Ей нравилось закрыть глаза и прислушиваться к этим шагам, слегка шаркающим по бетону. Лео долговязый, худой, на спине — тяжелый горб рюкзака, лицо угловатое, небритое.
Пламя затрепетало, когда он вошел.
Несколько небольших кирпичей вокруг очага упали, когда он задел их ногой.
— Она приведет их сюда.
Лео замер посреди комнаты.
Тело его словно одеревенело, руки тряслись, глаза горели.
Она много раз видела его таким, знала, что это пройдет, иногда с ним так бывало из-за света, иногда — из-за крыс, которых он собирал, но она никогда не тревожилась.
Сейчас обстояло иначе.
Этот его страх, злость, попытки спрятаться.
Ей хотелось схватить его, вцепиться в него, но он не подходил ближе, так и стоял на бетоне поодаль от матраса и тихо, почти неслышно шептал:
— Ей нельзя здесь оставаться.
Свен Сундквист приехал рано, движение на шоссе было не такое интенсивное, как обычно утром по понедельникам, — может, из-за гололедицы, может, просто случайно. Тем не менее путь от Густавсберга до Кунгсхольма занял меньше времени, он даже успел еще раз позавтракать в кафе, там хоть и дороговато, зато оно рано открывается и расположено прямо напротив главного входа в полицейское управление. Пока Свен уминал два бутерброда, заметно рассвело, день уже настал, но еще не начался, когда он расплатился, поблагодарил пожилого мужчину, которого считал владельцем кафе, пересек Бергсгатан и направился к месту своей работы. Невысокая лестница, тяжелая наружная дверь, потом бюро пропусков, которое надо миновать, чтобы войти в первый из коридоров Городского полицейского управления.
Он открыл дверь. Огляделся. И замер.
Свен Сундквист сразу сообразил, что ничего подобного до сих пор не видел.
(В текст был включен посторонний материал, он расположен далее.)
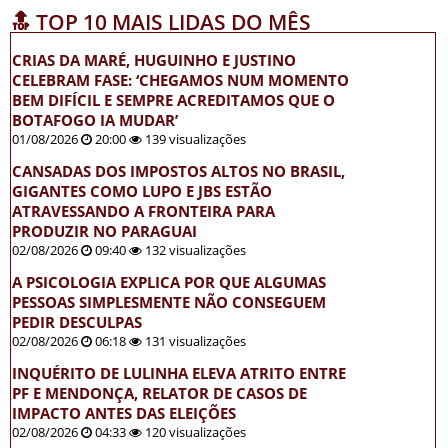
🔝 TOP 10 MAIS LIDAS DO MÊS
CRIAS DA MARÉ, HUGUINHO E JUSTINO
CELEBRAM FASE: ‘CHEGAMOS NUM MOMENTO
BEM DIFÍCIL E SEMPRE ACREDITAMOS QUE O
BOTAFOGO IA MUDAR’
01/08/2026
20:00
139 visualizações
CANSADAS DOS IMPOSTOS ALTOS NO BRASIL,
GIGANTES COMO LUPO E JBS ESTÃO
ATRAVESSANDO A FRONTEIRA PARA
PRODUZIR NO PARAGUAI
02/08/2026
09:40
132 visualizações
A PSICOLOGIA EXPLICA POR QUE ALGUMAS
PESSOAS SIMPLESMENTE NÃO CONSEGUEM
PEDIR DESCULPAS
02/08/2026
06:18
131 visualizações
INQUÉRITO DE LULINHA ELEVA ATRITO ENTRE
PF E MENDONÇA, RELATOR DE CASOS DE
IMPACTO ANTES DAS ELEIÇÕES
02/08/2026
04:33
120 visualizações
Одни лежали прямо на полу, другие неподвижно сидели на деревянных диванах, которые всегда казались ему неоправданно жесткими, большинство же просто стояли у стен, испуганные, с отсутствующим видом.
Он пересчитал их. Сам не зная зачем, машинально, возможно, чтобы разобраться, что, собственно, здесь происходит.
Сорок три ребенка.
Все в одинаковых желто-синих комбинезонах.
Не шведы. Единственное, в чем Свен был уверен. И потом, это странное молчание. У него у самого десятилетний сын, Юнас, так что он знает, какие дети шумные. Но эти не разговаривали, не смеялись, не плакали. Молчали. Даже самые маленькие, сидевшие на коленях у старших.
Свен Сундквист медленно перевел дух.
Пахнет, как обычно, немножко холодновато, как всегда зимой, под потолком, прямо над автоматом с кофе, мигали две люминесцентные лампы, которые давным-давно пора заменить, но, по всей видимости, мигать они будут еще долго.